* _DESCRIPTION DE L'EXERCICE_: D'après l'extrait à lire, quel animal apparaît dans la scène d'ouverture du film ?

* _EXTRAIT À LIRE_:
______
Silvio et les autres se conclut sur l’émotion d’Abruzzais contemplant le sauvetage d’un Christ arraché aux décombres d’une église dévastée par un séisme. Quelques séquences plus tôt, un badaud admonestait justement Berlusconi, présent pour afficher son soutien aux victimes de la catastrophe : « Rendez-nous le Christ !» Rendre le Christ ? Que signifie donc pareille apostrophe ? Pour comprendre à la fois le sens de cette phrase et de cet ultime plan, il faut revenir à la scène d’ouverture, où apparaît un mouton scrutant la caméra. L’animal traverse ensuite le jardin d’une somptueuse villa sarde, qui se révèlera être la demeure du Cavaliere, puis entre dans le salon. Face à lui, sur un écran plasma, s’affiche l’un de ces jeux télévisés caractéristiques de la période où Berlusconi transforma la télévision italienne. Le montage alterne entre le programme, le regard de l’animal et le panneau de la climatisation qui entame un compte à rebours s’achevant par la mort subite du mouton. Ce dernier apparaît ici comme le strict équivalent de la foule à la fin du film, soit une allégorie pour le moins pataude de l’Italie contemporaine, tandis que la télévision constitue quant à elle le négatif du Christ : à une extrémité du film se trouve l’avant-Berlusconi (la vieille Italie croyante) et à l’autre tout ce qui serait la conséquence de la révolution amorcée par la personnalité dont le film s’attelle à faire le portrait.
______
* _ENREGISTREMENTS_:
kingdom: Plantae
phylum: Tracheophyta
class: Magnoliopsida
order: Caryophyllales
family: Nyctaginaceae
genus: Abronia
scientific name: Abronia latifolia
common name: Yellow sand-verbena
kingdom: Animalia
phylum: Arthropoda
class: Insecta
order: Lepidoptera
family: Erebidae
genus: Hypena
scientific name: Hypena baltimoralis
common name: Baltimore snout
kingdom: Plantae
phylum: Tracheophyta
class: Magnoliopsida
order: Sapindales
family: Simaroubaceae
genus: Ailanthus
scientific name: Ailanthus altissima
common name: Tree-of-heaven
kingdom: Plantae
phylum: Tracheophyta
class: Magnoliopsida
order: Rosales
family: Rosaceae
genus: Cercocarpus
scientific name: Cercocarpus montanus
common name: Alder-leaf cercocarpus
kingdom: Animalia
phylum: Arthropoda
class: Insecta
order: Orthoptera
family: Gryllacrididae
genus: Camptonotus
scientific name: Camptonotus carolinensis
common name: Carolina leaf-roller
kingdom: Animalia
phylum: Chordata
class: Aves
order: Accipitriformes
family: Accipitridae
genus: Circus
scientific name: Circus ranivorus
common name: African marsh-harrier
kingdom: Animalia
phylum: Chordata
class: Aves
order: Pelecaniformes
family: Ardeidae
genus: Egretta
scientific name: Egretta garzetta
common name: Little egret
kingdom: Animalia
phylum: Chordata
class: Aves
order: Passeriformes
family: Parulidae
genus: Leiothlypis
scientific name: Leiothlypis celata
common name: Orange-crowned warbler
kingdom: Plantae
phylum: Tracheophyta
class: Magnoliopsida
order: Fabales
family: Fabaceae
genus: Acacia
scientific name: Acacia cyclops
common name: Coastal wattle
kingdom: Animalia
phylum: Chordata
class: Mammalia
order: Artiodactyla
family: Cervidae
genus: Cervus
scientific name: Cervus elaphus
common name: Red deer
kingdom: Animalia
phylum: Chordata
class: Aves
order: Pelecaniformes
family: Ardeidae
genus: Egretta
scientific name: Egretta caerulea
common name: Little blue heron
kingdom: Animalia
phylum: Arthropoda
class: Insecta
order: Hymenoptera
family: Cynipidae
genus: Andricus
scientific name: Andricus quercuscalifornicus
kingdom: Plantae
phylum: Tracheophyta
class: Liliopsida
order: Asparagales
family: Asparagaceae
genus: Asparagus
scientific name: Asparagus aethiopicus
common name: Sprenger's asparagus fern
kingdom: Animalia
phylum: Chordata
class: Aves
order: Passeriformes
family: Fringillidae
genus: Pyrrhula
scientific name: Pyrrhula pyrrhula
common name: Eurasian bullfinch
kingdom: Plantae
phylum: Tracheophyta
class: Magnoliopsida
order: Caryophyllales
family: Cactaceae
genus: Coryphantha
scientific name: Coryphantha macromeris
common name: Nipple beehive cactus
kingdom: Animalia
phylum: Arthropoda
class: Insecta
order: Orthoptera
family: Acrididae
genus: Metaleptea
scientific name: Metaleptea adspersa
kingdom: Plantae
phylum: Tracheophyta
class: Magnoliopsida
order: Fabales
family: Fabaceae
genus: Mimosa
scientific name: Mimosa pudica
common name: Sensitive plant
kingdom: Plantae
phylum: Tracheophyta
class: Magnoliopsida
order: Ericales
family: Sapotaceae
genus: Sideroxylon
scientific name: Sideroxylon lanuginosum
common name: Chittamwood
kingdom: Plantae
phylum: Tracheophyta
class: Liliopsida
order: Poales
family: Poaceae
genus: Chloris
______
* _RÉPONSE À L'EXERCICE_: Un mouton.